◆ **PROVIDED RECORDS**:

⁂

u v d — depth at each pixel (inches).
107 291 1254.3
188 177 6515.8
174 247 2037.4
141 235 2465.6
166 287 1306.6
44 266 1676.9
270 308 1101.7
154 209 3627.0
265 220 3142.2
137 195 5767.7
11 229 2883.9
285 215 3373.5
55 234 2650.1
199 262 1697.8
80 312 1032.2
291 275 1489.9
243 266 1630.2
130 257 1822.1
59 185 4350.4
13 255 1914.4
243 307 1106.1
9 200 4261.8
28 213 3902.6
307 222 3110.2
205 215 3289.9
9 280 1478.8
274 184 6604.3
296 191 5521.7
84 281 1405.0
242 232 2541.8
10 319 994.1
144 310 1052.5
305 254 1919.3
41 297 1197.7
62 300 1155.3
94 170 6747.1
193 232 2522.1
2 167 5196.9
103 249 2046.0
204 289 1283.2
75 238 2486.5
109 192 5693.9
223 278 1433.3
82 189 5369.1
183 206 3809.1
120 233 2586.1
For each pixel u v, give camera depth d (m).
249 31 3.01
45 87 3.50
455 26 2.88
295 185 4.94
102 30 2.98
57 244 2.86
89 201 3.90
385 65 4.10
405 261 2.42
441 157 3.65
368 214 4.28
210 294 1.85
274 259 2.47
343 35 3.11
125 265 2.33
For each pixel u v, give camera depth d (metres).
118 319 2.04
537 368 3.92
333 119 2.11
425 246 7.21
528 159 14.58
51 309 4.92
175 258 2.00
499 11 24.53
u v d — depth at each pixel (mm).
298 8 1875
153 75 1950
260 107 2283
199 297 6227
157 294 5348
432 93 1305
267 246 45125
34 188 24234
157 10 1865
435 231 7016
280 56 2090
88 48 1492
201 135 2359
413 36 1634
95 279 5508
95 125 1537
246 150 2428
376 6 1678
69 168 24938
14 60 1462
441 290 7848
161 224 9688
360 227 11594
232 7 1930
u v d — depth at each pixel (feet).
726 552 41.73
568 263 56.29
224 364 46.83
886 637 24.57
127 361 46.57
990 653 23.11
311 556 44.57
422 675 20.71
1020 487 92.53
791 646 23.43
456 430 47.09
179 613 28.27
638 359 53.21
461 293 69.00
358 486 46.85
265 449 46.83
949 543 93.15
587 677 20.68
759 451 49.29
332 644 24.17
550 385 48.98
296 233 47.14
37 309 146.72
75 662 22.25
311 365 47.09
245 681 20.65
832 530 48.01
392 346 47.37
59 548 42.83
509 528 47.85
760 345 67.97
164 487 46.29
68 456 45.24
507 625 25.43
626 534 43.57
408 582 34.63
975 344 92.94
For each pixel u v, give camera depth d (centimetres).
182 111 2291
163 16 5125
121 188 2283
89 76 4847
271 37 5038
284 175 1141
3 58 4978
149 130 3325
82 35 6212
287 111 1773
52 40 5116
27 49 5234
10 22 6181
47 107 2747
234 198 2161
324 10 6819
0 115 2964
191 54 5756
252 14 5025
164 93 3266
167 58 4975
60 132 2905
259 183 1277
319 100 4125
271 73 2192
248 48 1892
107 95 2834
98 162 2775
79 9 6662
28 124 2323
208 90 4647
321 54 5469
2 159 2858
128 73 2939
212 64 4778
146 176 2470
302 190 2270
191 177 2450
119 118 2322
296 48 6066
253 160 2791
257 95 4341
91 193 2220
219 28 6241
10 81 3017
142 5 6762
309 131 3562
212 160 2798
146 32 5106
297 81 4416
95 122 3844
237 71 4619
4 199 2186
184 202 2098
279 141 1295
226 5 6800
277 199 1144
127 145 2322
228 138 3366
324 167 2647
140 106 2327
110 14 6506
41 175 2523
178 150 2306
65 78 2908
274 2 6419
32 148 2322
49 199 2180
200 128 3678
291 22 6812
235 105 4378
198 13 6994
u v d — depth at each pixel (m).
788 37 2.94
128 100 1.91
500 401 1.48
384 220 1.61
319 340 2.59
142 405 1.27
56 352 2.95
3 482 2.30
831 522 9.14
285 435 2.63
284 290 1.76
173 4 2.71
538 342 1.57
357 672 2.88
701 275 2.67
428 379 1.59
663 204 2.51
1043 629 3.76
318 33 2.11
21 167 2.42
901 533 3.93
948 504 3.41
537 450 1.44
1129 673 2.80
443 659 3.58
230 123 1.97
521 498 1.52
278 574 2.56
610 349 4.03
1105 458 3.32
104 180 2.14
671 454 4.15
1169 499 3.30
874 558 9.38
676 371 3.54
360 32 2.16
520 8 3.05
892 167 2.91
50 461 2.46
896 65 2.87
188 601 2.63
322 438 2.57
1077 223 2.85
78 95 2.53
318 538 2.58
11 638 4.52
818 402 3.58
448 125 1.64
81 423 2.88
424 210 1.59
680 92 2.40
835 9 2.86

⁂

◆ **PROMPT**: Among the records, find every line holding the word "camera" and copy it.

◆ **ANSWER FOR THIS EXERCISE**:
For each pixel u v, give camera depth d (m).
For each pixel u v, give camera depth d (metres).
For each pixel u v, give camera depth d (centimetres).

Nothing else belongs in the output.